What’s happening now?
So what is happening with the CMA post-chair outage drama? It is notably quieter in terms of alerts received from the body. Jessica Radke, senior counsel at Linklaters, told City AM: “Overall, there appears to be fewer open investigations than previously.”
“They appear to still have a healthy roster of Phase 1 mergers, and they are delivering outcomes quickly. However, they closed quite a few CA98 investigations in the past year and don’t appear to have opened an equivalent number,” she explained.
Neil Baylis, partner at CMS, added: “The CMA has taken a lighter touch in relation to opening fewer investigations and closing several ongoing investigations.”
The probes haven’t come to a complete stop. The regulator swiftly approved the Aviva and Direct Line merger after launching an investigation, looked into Ticketmaster’s sale of Oasis tickets, and opened three separate investigations into Google and Apple under its new Strategic Market Status (SMS) regime.
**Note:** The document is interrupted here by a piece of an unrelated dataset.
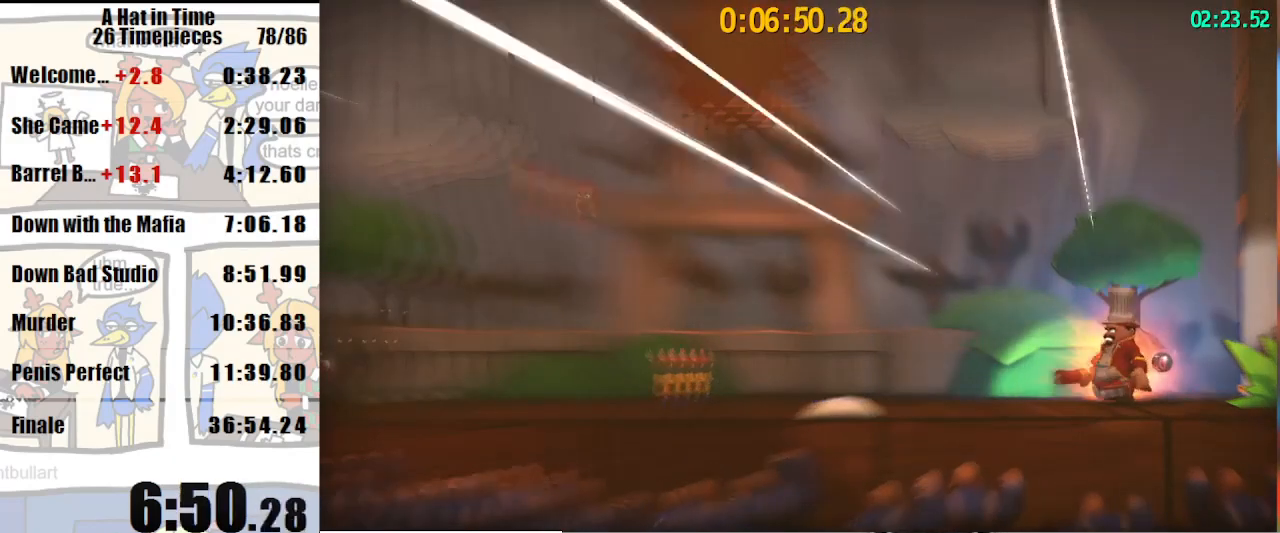
{"keys": ["shift"], "mouse": [], "events": []}
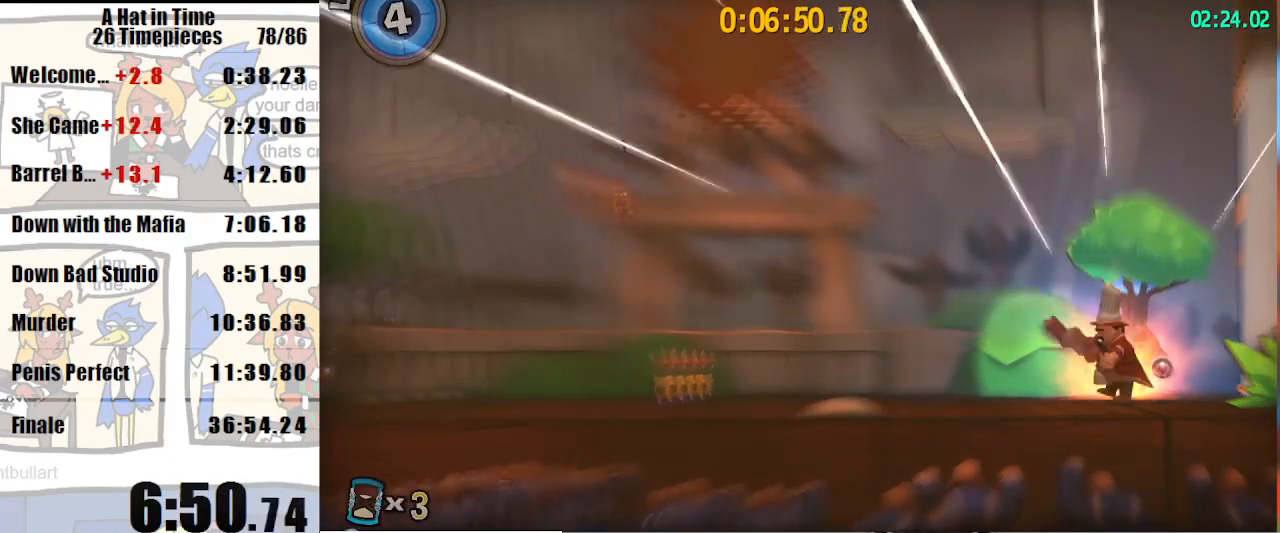
{"keys": ["shift"], "mouse": [], "events": []}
The Digital Markets Competition and Consumers Act 2024 (DMCC), which grants the CMA greater powers than ever to enforce consumer law, regulate big tech, and exercise enhanced investigatory powers, came into force on 6 April 2025.
Baylis sees the CMA seeking to prioritise work on digital markets and consumer enforcement.
Sharon Malhi, partner at Freshfields, noted that as a result of the DMCC, the body “is evolving”.
“With powerful new tools and a sharper focus on high-growth sectors, we are likely to see more targeted and strategic antitrust and M&A investigations,” Malhi added.
The City will be watching and waiting to see what happens with the CMA, as there are many questions being raised about what it will prioritise from now on.
Radke questioned: “Has there been a shift permanently away from Abuse of Dominance Cases in the competition sphere? Will the CMA continue to be muscular in its interventions into private actions or will they take a step back?”
Going from 100 to zero, to the point where the City can feel the whiplash, has left businesses in a bit of a limbo as they, too, try to figure out, via their lawyers, what is on the CMA’s future agenda.
Baylis stated that, “Clients remain nervous about the potential for dawn raids and for individuals to be interviewed and have domestic premises searched.”
“Businesses are keen to understand how these shifts will play out in practice, and to what extent the CMA will focus on enhancing timely and substantive business engagement to support investment and predictability,” Malhi added.
In a recent annual report, CMA’s Gurr said: “We’re continuing to deliver on our fundamentals. We can’t support growth and prosperity for all without driving forward our independent work to protect UK consumers and promote competition.”
Eyes on the Law is a weekly column by Maria Ward-Brennan focused on the legal sector.